16.10.10

The Morning Benders - Excuses (Yours Truly session)



A song I love lately.

12.9.10

Some C. S. Lewis Quotes

"Nothing you have not given away will ever really be yours."

"You are never too old to set another goal or to dream a new dream."

"It was when I was happiest that I longed most...The sweetest thing in all my life has been the longing...to find the place where all the beauty came from."


On friendship

"Friendship is born at that moment when one person says to another: "What! You too? I thought I was the only one."

"Friendship is unnecessary, like philosophy, like art.... It has no survival value; rather it is one of those things which give value to survival."


On literature

"I can't imagine a man really enjoying a book and reading it only once."

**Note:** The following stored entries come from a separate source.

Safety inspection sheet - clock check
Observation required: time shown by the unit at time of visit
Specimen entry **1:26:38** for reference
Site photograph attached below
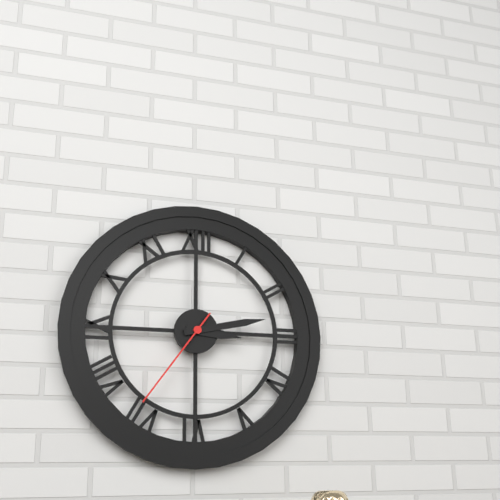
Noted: **3:13:36**
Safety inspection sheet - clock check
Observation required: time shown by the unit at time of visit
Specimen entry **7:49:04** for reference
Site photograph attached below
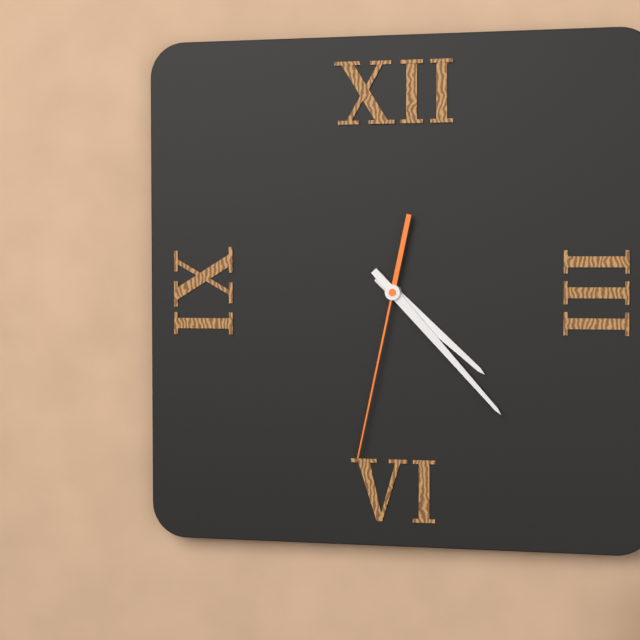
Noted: **4:23:32**
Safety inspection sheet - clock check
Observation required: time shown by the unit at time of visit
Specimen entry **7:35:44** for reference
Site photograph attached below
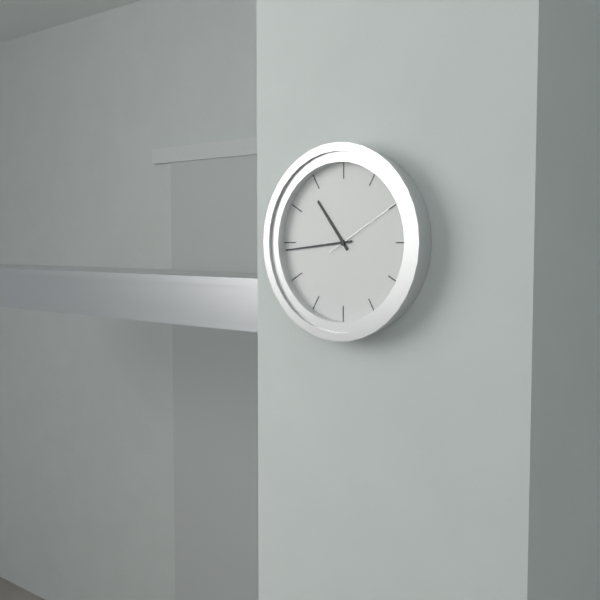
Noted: **10:44:10**
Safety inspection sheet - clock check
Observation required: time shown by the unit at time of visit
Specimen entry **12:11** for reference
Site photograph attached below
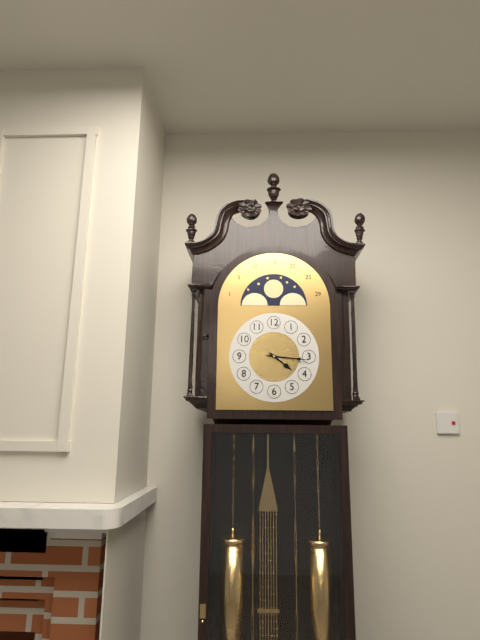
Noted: **4:16**
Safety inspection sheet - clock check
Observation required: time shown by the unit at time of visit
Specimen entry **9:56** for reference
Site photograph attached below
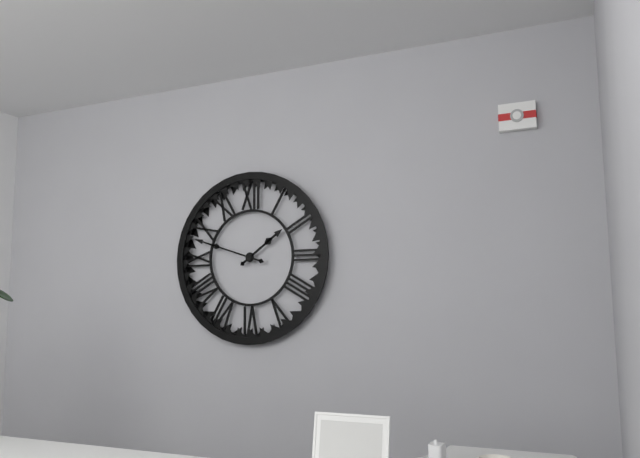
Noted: **1:48**
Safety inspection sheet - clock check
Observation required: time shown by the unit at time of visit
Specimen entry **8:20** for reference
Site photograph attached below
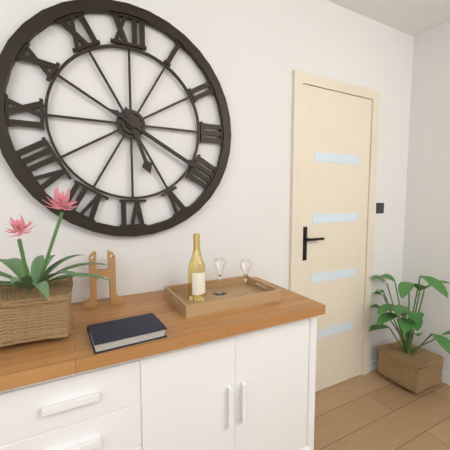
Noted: **5:20**
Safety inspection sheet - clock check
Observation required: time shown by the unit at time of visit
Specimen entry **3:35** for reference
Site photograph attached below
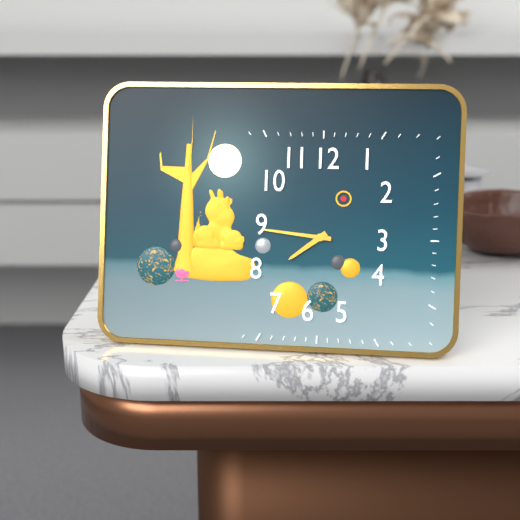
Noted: **7:46**
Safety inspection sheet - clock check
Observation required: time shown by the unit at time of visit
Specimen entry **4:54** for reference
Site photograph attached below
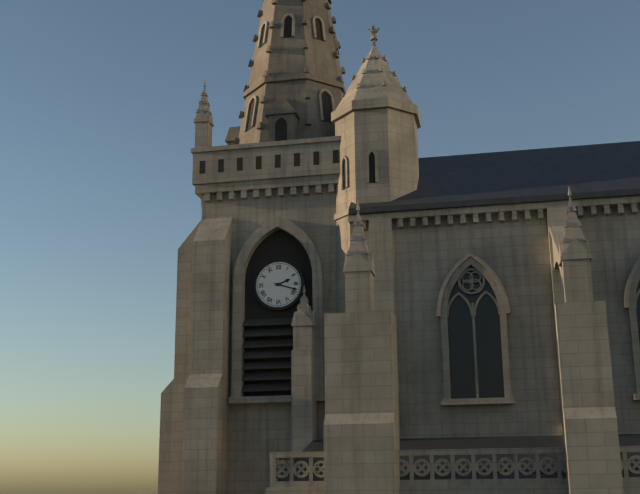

"Even in literature and art, no man who bothers about originality will ever be original: whereas if you simply try to tell the truth (without caring twopence how often it has been told before) you will, nine times out of ten, become original without ever having noticed it."

"Literature adds to reality, it does not simply describe it. It enriches the necessary competencies that daily life requires and provides; and in this respect, it irrigates the deserts that our lives have already become."

"Don't say it was delightful; make us say delightful when we've read the description. You see, all those words (horrifying, wonderful, hideous, exquisite) are only like saying to your readers Please will you do the job for me."

"Child, to say the very thing you really mean, the whole of it, nothing more or less or other than what you really mean; that's the whole art and joy of words."


On Christianity

"You don't have a soul. You are a soul. You have a body."

"If we find ourselves with a desire that nothing in this world can satisfy, the most probable explanation is that we were made for another world."

"If the whole universe has no meaning, we should never have found out that it has no meaning: just as, if there were no light in the universe and therefore no creatures with eyes, we should never know it was dark. Dark would be without meaning."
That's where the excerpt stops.